Geopolitical Tensions and Interest Rates Keep the Markets Subdued
After a long weekend which ended on a buoyant note, the Nifty ended the first trading session of the week with a bearish engulfing candlestick pattern. The occurrence of such a candle after an up move and near the resistance point of 100 DMA certainly sent shivers down the spines of bulls as in recent times we have seen that the fall in the market has been brutal and one-way. However, calming the anxious nerves of the bulls was the RBI Governor Shaktikanta Das’ statement that said that there is no prospect of the economy falling into a stagflation vortex and retail inflation is expected to moderate going forward.
This is notwithstanding fears of imported inflation given the massive spike in commodity prices, especially crude oil, after Russia invaded Ukraine last month. With such soothing comments from Das at one end and the 10-year US Treasury bond yield notching a fresh multiyear high on the other, market participants entered into a state of flux and this was quite evident from the fact that the market did not see any follow-through move on Wednesday to the positive movement seen on Tuesday. Though Nifty made an attempt to surpass a hurdle which was present in the form of 100 DMA in the early part of the trading session, it failed to hold the early gains and slipped lower, forming a dark cloud cover like candlestick pattern on the daily chart.
This see-saw like movement in the markets flared a sense of uncertainty among participants and this was quite evident from the fact that India VIX, which measures expected volatility in the market, inched up nearly 6 per cent on WTD basis and was seen knocking on the door of the 25-mark before cooling off slightly. We believe volatility has to fall below the 20 mark for stability and to bring the bulls back on street. However, we suspect this would happen in a hurry amid oil prices holding on to the recent gains, powered by ongoing talks related to an embargo on Russian exports into the EU and the weekend attacks on Saudi oil and gas facilities in the Gulf by Iranian-backed Houthi rebels.

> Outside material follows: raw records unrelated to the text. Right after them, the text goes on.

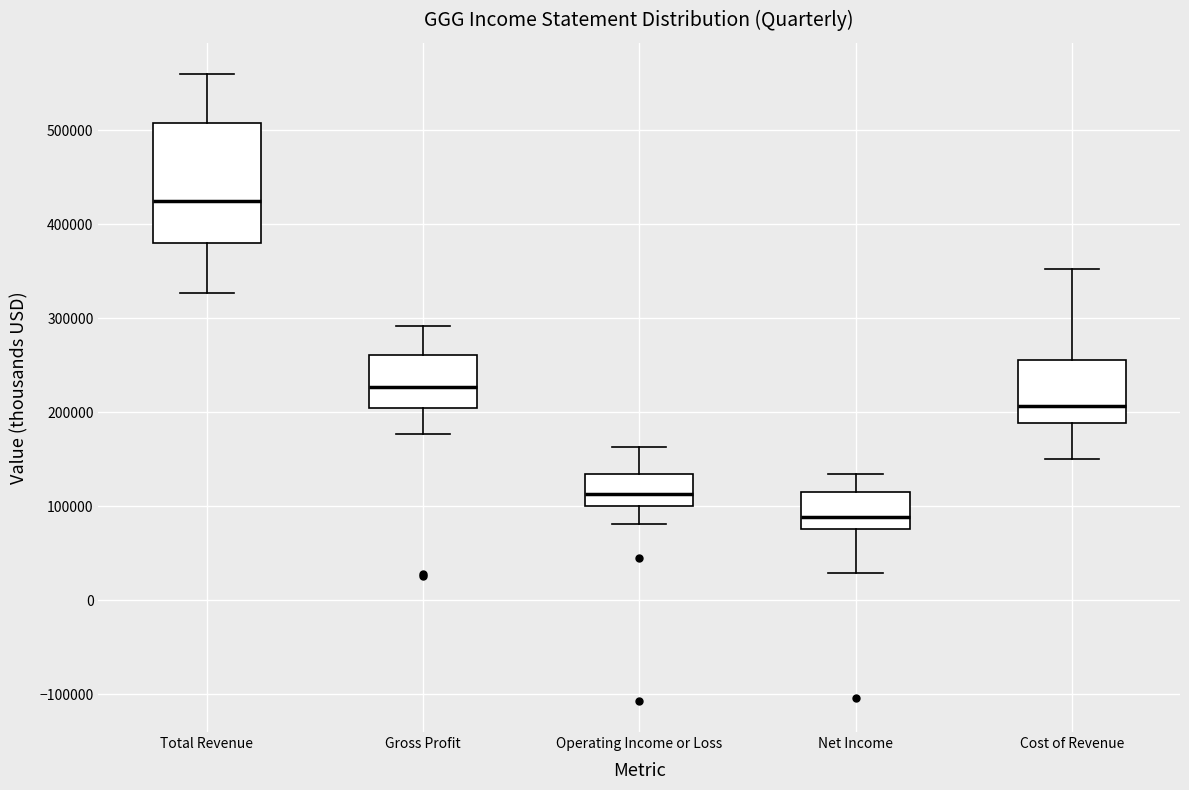

Which box's median line is the highest?

Total Revenue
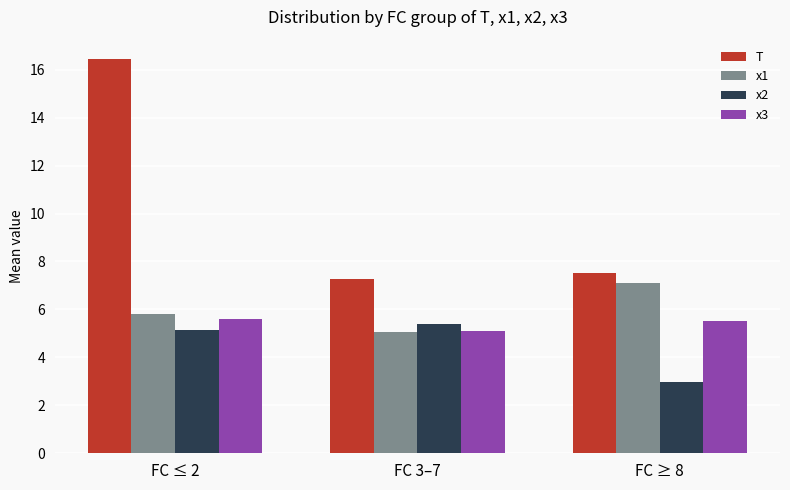

How many bars are there in each group?

4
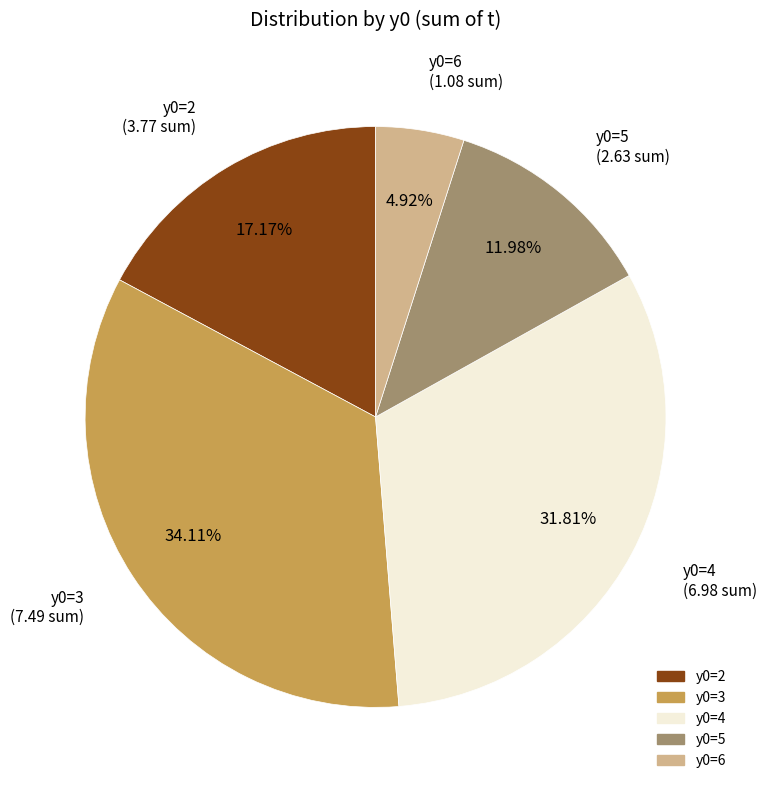

Is there a majority slice in this chart?

No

Amidst all this, the good news is that India’s merchandise exports cross record USD 400 billion in the ongoing fiscal, led by agricultural products and engineering goods, as stated by Commerce Minister Piyush Goyal. The country’s export stood at USD 298.1 billion in the previous fiscal. Interestingly, the highest ever monthly merchandise exports were recorded at USD 39.3 billion in December, the Department of Commerce said in a statement. Meanwhile, in the future markets, odds are rising that US Federal Reserve is likely to become more aggressive and raise interest rates by 50 basis points at each of its next two meetings as inflationary pressures continue to accelerate amid surging commodity prices and supply chain disruptions linked to China’s renewed surge in corona virus cases.
Given the fact that the ongoing peace talks between Russia and Ukraine have not yielded any significant progress and inflation is not likely to recede, these two factors may act as two wild cards that could even force the RBI to reset its recent dovish policy. Hence, watch out! Technically, the make-or-break Nifty’s support was seen in the zone of 16,950-17,050. Only below this zone may we expect a waterfall of selling which could push Nifty down to levels of 16,600 in the near term. Meanwhile, from a technical standpoint, the landscape of Nifty 50 index would improve considerably only if it closes above its biggest hurdle at 17,450-17,500. Sustenance above this level would help the index march upwards to the 17,800-18,000 mark in the near to medium term.